Exercise A |
Answer these from the induction cooker excerpt:
(i) What is aligned with the determined centre of the group of sensors?
(ii) What light may the light sensors sense?
(iii) What do the added light sources make unnecessary?
Exercise B |
Rewrite the induction cooker excerpt from "In an example, the plurality" to "a cooking vessel.", putting "optical sensors" in place of "light sensors".
Exercise C |
Write the next part of the induction cooker excerpt, picking up after its last sentence.

Page excerpt |
The positioning of induction cooking coils of different sizes may be achieved under cooking vessels of different sizes without needing to know the actual size of either by way of aligning the centre of the cooking coil with the determined centre of the group of sensors.
The induction cooker according to this first aspect is therefore able automatically to compensate for imprecise placement of a cooking vessel upon a cooking surface within a range of movement of an induction cooking coil beneath the cooking surface. This ensures that the cooking vessel is heated with the intended level of power.
In an example, the plurality of sensors comprise a plurality of light sensors for sensing light incident at a respective position on the cooking surface. The light may for example be ambient light incident upon the cooking surface.
In an example, the induction cooker comprises a plurality of light sources arranged to emit light detectable by the plurality of light sensors. In this way, ambient light need not be relied upon for the detection of a cooking vessel.

Data segment |
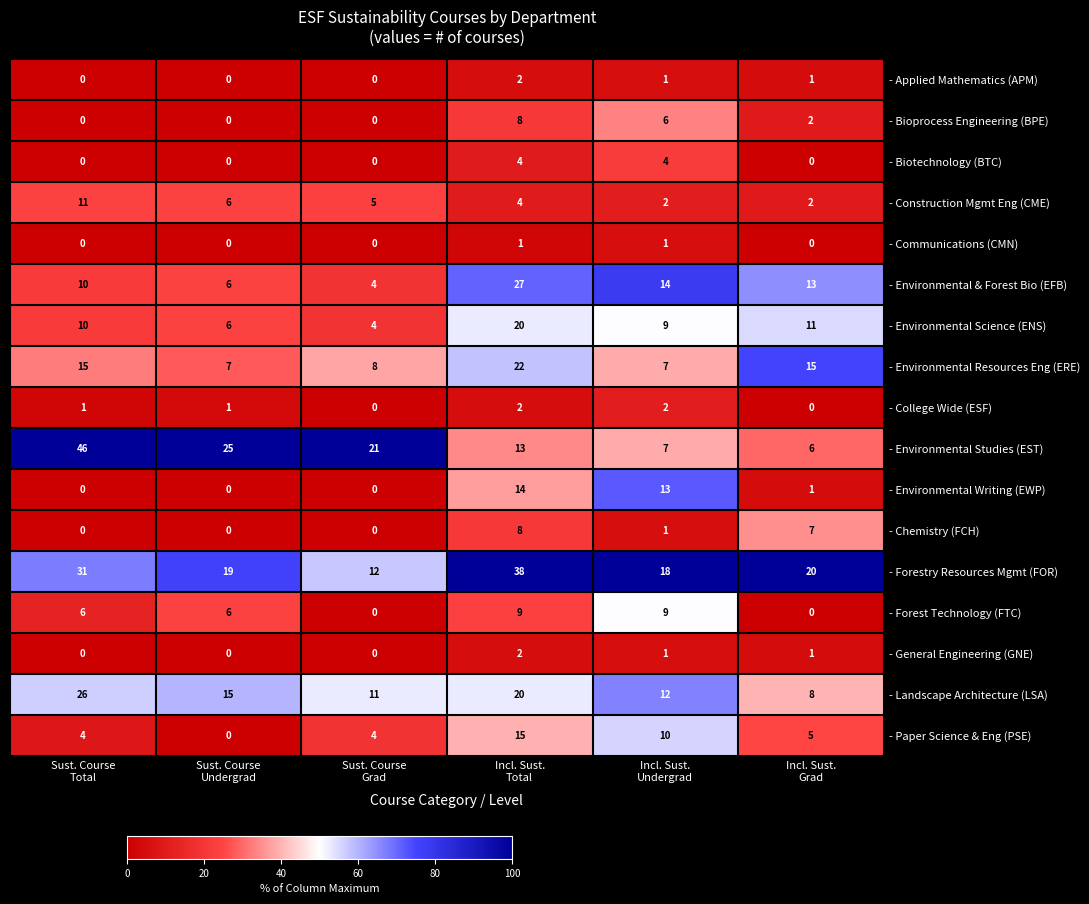

Which series has the widest spread of values?

- Environmental Studies (EST)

Task response A |
(i) The centre of the cooking coil.
(ii) Ambient light incident upon the cooking surface.
(iii) Relying on ambient light to detect a cooking vessel.

Task response B |
In an example, the plurality of sensors comprise a plurality of optical sensors for sensing light incident at a respective position on the cooking surface. The light may for example be ambient light incident upon the cooking surface.
In an example, the induction cooker comprises a plurality of light sources arranged to emit light detectable by the plurality of optical sensors. In this way, ambient light need not be relied upon for the detection of a cooking vessel.

Task response C |
In an example, the plurality of light sensors are arranged such that placement of a cooking vessel upon the cooking surface inhibits the passage of incident light to one or more of the plurality of light sensors. In this way, any sensor not receiving light indicates that a cooking vessel is present on the cooking surface at a position above the sensor. The incident light may be incident ambient light or incident light emitted by a plurality of light sources provided on the cooker.
In an example, the plurality of light sensors and the plurality of light sources are arranged such that placement of a cooking vessel upon the cooking surface reflects the emitted light towards one or more of the plurality of light sensors. In this way, any sensor receiving reflected light indicates that a cooking vessel is present on the cooking surface at a position above the sensor.
In an example, the plurality of sensors comprise one or more electromagnetic sensors. In an example, the mechanical system comprises an arrangement of one or more rails or arms linked to a respective actuator to move the induction cooking coil under the control of the controller.
According to the present invention, the mechanical system comprises a plurality of position sensors arranged to output a signal indicative of the position of the induction cooking coil and wherein the controller is arranged to receive signals from the position sensor. In this way the controller is able to monitor the position of the cooking coil as it moves.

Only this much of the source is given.